As part of the Perfect-NY team, Izzie Silver’s job was seeing the scared kid behind the carefully applied make-up. Her stock-in-trade was a line of nineteen-year-olds with Ralph Lauren futures, trailer-trash backgrounds and lots of disastrous choices in between.

Officially, Izzie’s job was to manage her models’ careers and find them jobs. Unofficially, she looked after them like a big sister. She’d worked in the modelling world for ten years and not a week went by when she didn’t meet someone who made her feel that modelling ought to include free therapy.

‘Why do people believe that beauty is everything?’ she and Carla, her best friend and fellow booker, wondered at least once a week. It was a rhetorical question in a world where a very specific type of physical beauty was prized.

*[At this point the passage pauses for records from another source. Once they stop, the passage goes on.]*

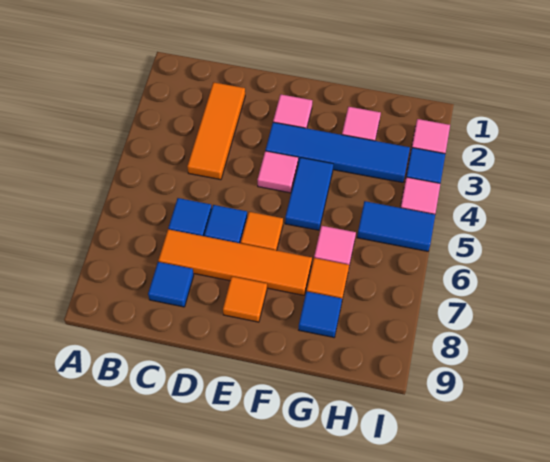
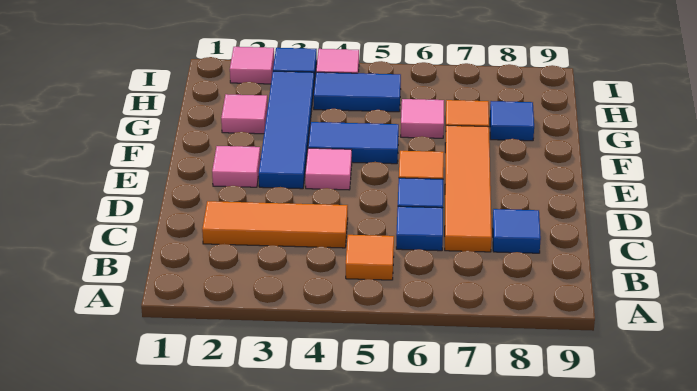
orange 1x1 tile [223,277,267,322] -> orange 1x1 tile moved to [346,235,394,280]
blue 1x2 tile [357,201,435,251] -> blue 1x2 tile turned to [314,72,401,112]

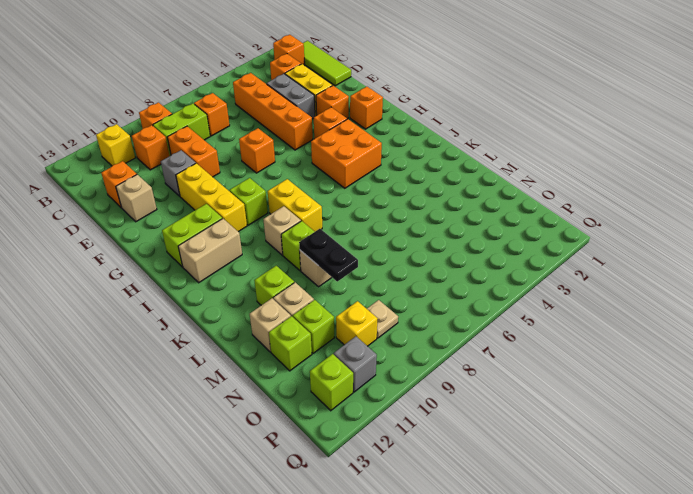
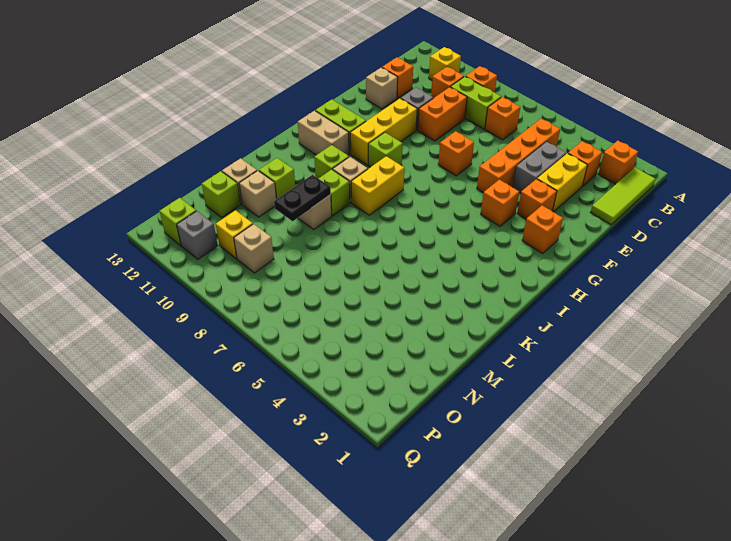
orange 2x2 brick [311,119,382,188] -> none
lime 1x1 brick [293,300,334,353] -> lime 1x1 brick moved to [314,145,349,178]
tan 1x1 plate [367,300,398,338] -> tan 1x1 brick [234,224,274,273]

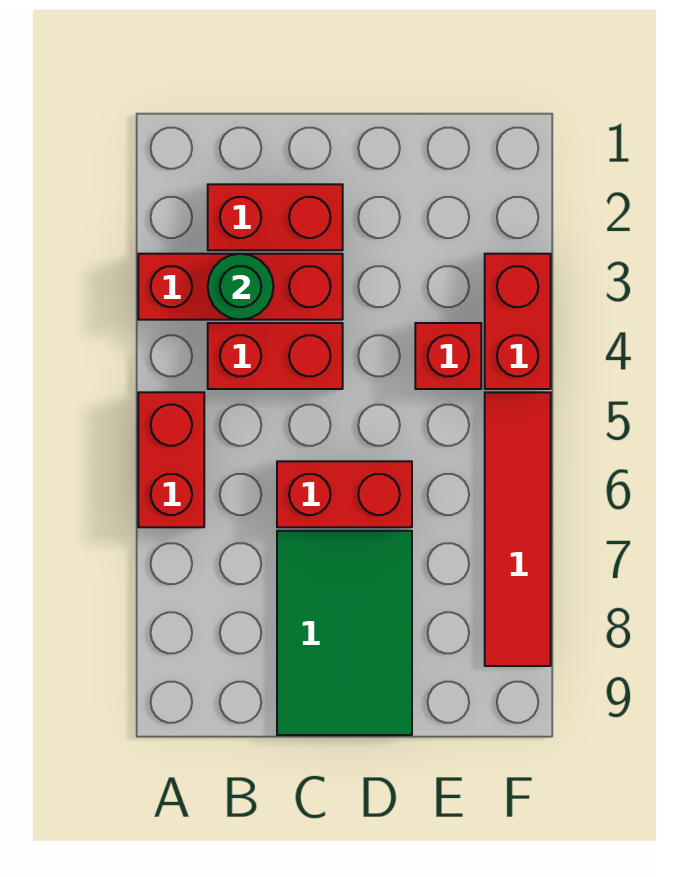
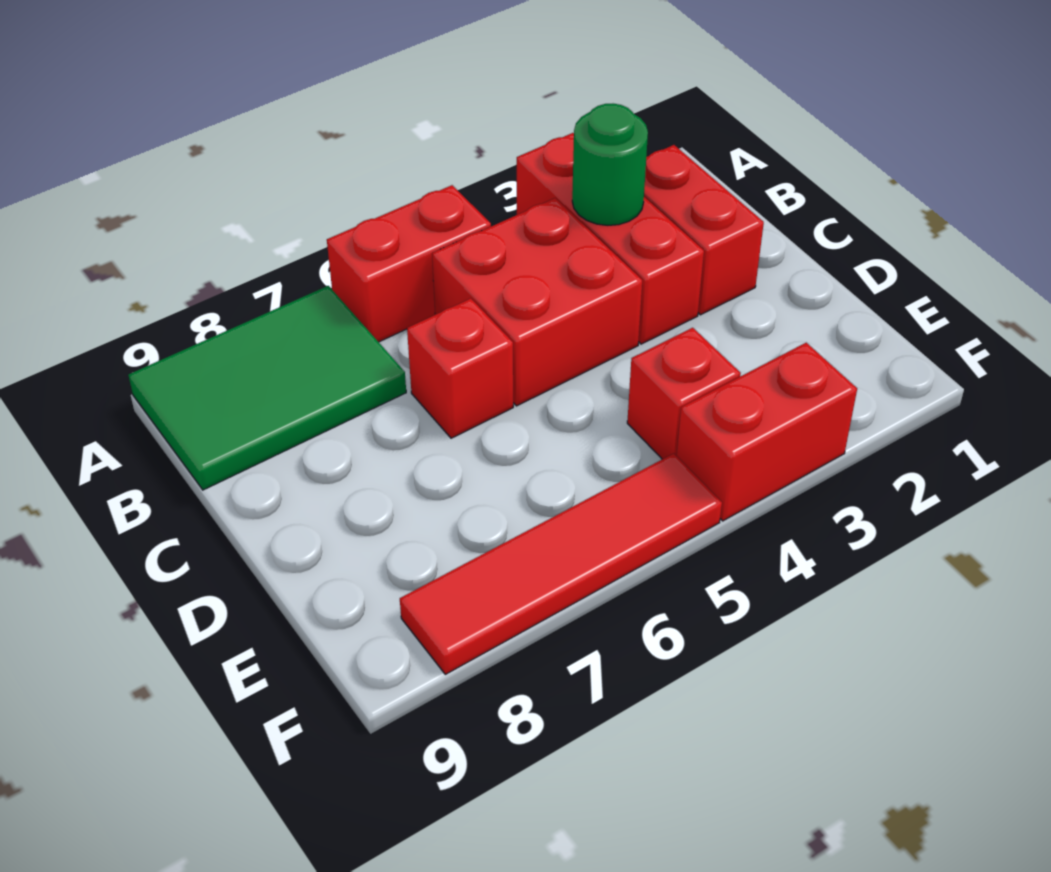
red 1x2 brick [208,323,343,389] -> red 2x2 brick [432,198,642,406]
red 1x2 brick [277,461,412,527] -> red 1x1 brick [407,298,513,438]
green 2x3 tile [277,531,412,735] -> green 2x3 tile moved to [128,286,406,490]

‘’Cos they don’t see what we do,’ Carla inevitably replied. ‘Models doing drugs to keep skinny, doing drugs to keep their skin clear and doing drugs to cope.’

Like a lot of bookers, Carla had been a model herself. Half Hispanic, half African-American, she was tall, coffee-skinned and preferred life on the other side of the camera where the rejection wasn’t as brutal.

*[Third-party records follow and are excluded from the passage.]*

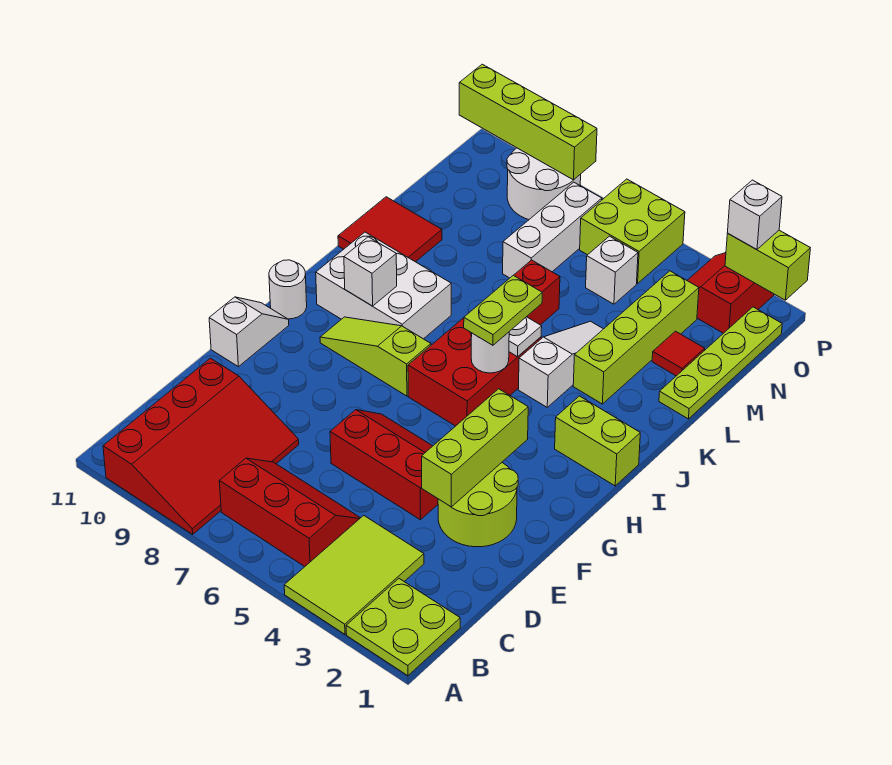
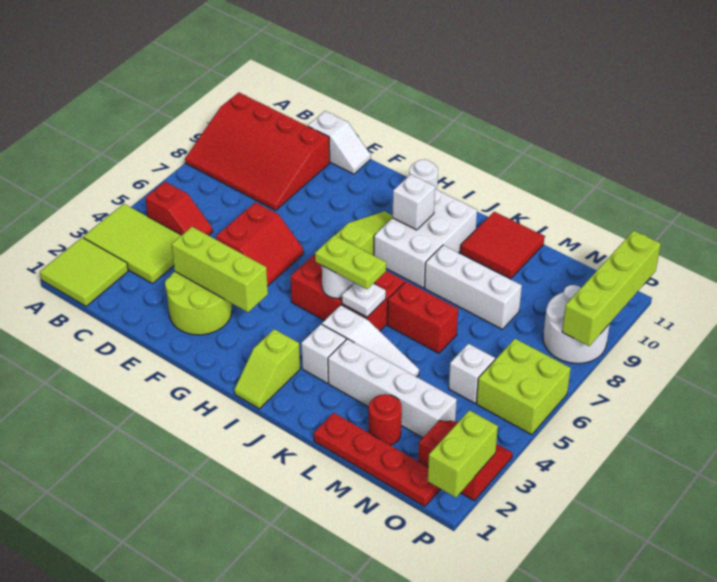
lime 2x2 plate [346,579,460,676] -> lime 2x2 tile [40,238,128,306]
red 2x3 slope [219,458,360,567] -> red 1x2 slope [145,182,213,236]
red 2x3 slope [330,410,438,520] -> red 2x2 slope [216,202,304,287]
white 1x2 slope [209,297,289,367] -> white 1x2 slope moved to [308,111,371,174]
lime 1x2 brick [555,396,640,486] -> lime 1x2 slope [234,329,300,409]
lime 1x4 brick [573,271,699,404] -> white 1x4 brick [328,339,457,438]
lime 1x4 plate [659,307,782,419] -> red 1x4 plate [314,413,440,507]
red 1x1 tile [652,331,705,376] -> red 1x1 round brick [369,394,402,445]
white 1x3 brick [503,182,602,278] -> white 1x3 brick moved to [425,245,522,329]
white 1x1 brick [727,180,782,250] -> white 1x1 brick moved to [301,324,346,383]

‘When the tenth person of the week talks about you as though you’re not there and says your legs are too fat, your ass is too big, or your whole look is totally last season, then you start to believe them,’ Carla had told Izzie once.

She rarely talked about her own modelling days now. Instead, she and Izzie – who’d bonded after starting at the agency at the same time and finding they were the same age – talked about setting up their own company, where they’d do things differently.

Nobody was going to tell the models of the Silverwebb Agency – the name had leaped out at them: Izzie Silver, Carla Webb – they were too fat. Because the sort of models they were going to represent were plus-sized: beautiful and big. Women with curves, with bodies that screamed ‘goddess’ and with skin that was genuinely velvety instead of being air-brushed velvety because the model was underweight and acned from a bad lifestyle.